(WHAT THIS TASK INVOLVES): Type out the lines below exactly, pictures excluded.
Segment Start: RECORD EXCERPTS
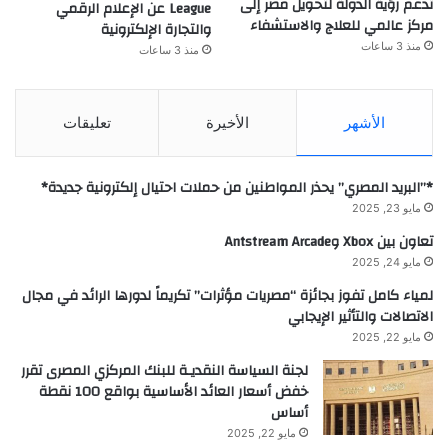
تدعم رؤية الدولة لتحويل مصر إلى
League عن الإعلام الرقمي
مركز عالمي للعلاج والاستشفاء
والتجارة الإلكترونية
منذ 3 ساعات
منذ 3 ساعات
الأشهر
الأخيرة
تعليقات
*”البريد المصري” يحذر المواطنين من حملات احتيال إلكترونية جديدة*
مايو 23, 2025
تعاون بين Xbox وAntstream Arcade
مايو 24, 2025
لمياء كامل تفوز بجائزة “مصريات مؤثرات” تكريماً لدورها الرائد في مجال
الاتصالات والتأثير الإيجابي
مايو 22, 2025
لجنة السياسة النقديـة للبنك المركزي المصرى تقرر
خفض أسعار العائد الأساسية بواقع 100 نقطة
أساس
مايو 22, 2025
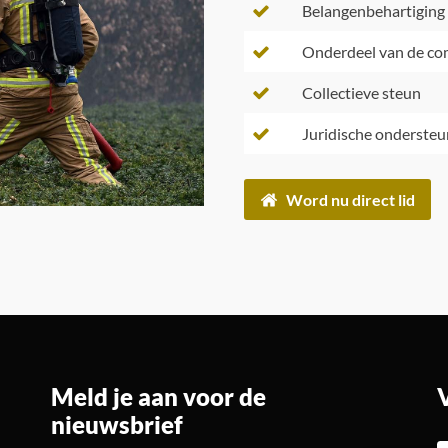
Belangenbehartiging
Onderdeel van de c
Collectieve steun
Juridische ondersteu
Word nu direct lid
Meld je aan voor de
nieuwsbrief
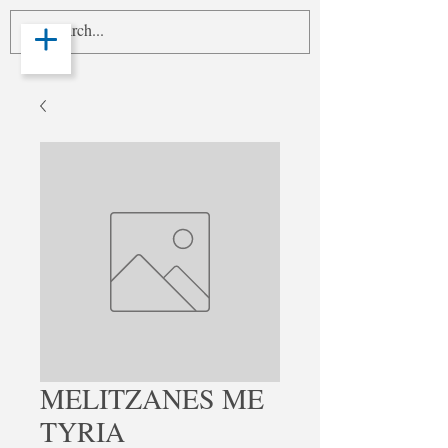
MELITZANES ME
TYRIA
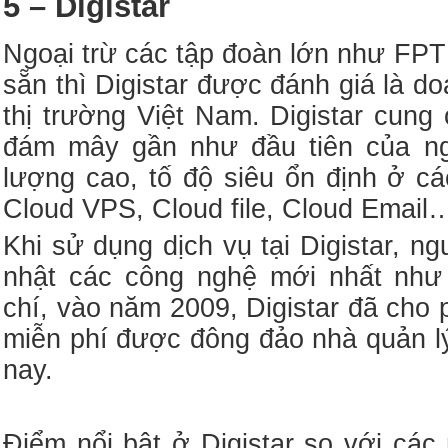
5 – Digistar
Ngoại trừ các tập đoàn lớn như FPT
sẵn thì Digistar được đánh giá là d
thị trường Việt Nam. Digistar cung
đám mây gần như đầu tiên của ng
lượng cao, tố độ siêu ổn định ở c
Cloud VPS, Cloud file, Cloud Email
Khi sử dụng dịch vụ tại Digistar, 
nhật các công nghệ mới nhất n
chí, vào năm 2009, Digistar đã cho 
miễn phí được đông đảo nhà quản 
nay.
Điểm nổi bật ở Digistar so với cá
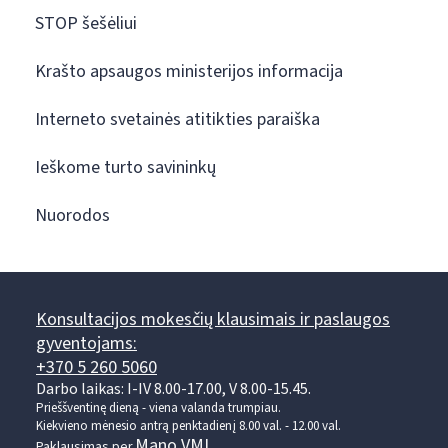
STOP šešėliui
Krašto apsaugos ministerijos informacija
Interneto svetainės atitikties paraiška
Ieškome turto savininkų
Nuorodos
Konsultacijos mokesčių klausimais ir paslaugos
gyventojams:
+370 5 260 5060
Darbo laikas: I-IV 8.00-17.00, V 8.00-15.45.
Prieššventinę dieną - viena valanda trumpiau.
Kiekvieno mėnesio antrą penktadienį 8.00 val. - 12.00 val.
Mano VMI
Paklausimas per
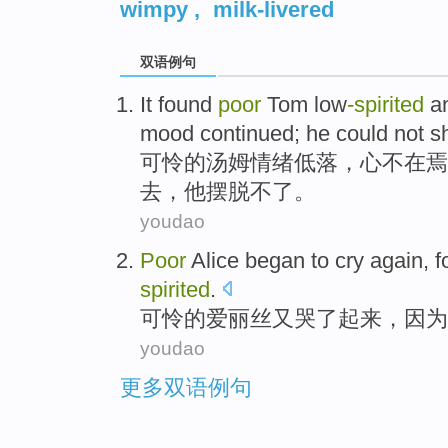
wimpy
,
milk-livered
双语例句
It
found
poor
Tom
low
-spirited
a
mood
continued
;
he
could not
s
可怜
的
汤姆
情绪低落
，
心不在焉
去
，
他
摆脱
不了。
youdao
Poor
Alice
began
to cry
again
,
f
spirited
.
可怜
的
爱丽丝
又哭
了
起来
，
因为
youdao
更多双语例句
Segment End: RECORD EXCERPTS
(EXERCISE ANSWER):
تدعم رؤية الدولة لتحويل مصر إلى
League عن الإعلام الرقمي
مركز عالمي للعلاج والاستشفاء
والتجارة الإلكترونية
منذ 3 ساعات
منذ 3 ساعات
الأشهر
الأخيرة
تعليقات
*”البريد المصري” يحذر المواطنين من حملات احتيال إلكترونية جديدة*
مايو 23, 2025
تعاون بين Xbox وAntstream Arcade
مايو 24, 2025
لمياء كامل تفوز بجائزة “مصريات مؤثرات” تكريماً لدورها الرائد في مجال
الاتصالات والتأثير الإيجابي
مايو 22, 2025
لجنة السياسة النقديـة للبنك المركزي المصرى تقرر
خفض أسعار العائد الأساسية بواقع 100 نقطة
أساس
مايو 22, 2025
Belangenbehartiging
Onderdeel van de c
Collectieve steun
Juridische ondersteu
Word nu direct lid
Meld je aan voor de
nieuwsbrief
MELITZANES ME
TYRIA
5 – Digistar
Ngoại trừ các tập đoàn lớn như FPT
sẵn thì Digistar được đánh giá là d
thị trường Việt Nam. Digistar cung
đám mây gần như đầu tiên của ng
lượng cao, tố độ siêu ổn định ở c
Cloud VPS, Cloud file, Cloud Email
Khi sử dụng dịch vụ tại Digistar, 
nhật các công nghệ mới nhất n
chí, vào năm 2009, Digistar đã cho 
miễn phí được đông đảo nhà quản 
nay.
Điểm nổi bật ở Digistar so với cá
STOP šešėliui
Krašto apsaugos ministerijos informacija
Interneto svetainės atitikties paraiška
Ieškome turto savininkų
Nuorodos
Konsultacijos mokesčių klausimais ir paslaugos
gyventojams:
+370 5 260 5060
Darbo laikas: I-IV 8.00-17.00, V 8.00-15.45.
Prieššventinę dieną - viena valanda trumpiau.
Kiekvieno mėnesio antrą penktadienį 8.00 val. - 12.00 val.
Mano VMI
Paklausimas per
wimpy
,
milk-livered
双语例句
It
found
poor
Tom
low
-spirited
a
mood
continued
;
he
could not
s
可怜
的
汤姆
情绪低落
，
心不在焉
去
，
他
摆脱
不了。
youdao
Poor
Alice
began
to cry
again
,
f
spirited
.
可怜
的
爱丽丝
又哭
了
起来
，
因为
youdao
更多双语例句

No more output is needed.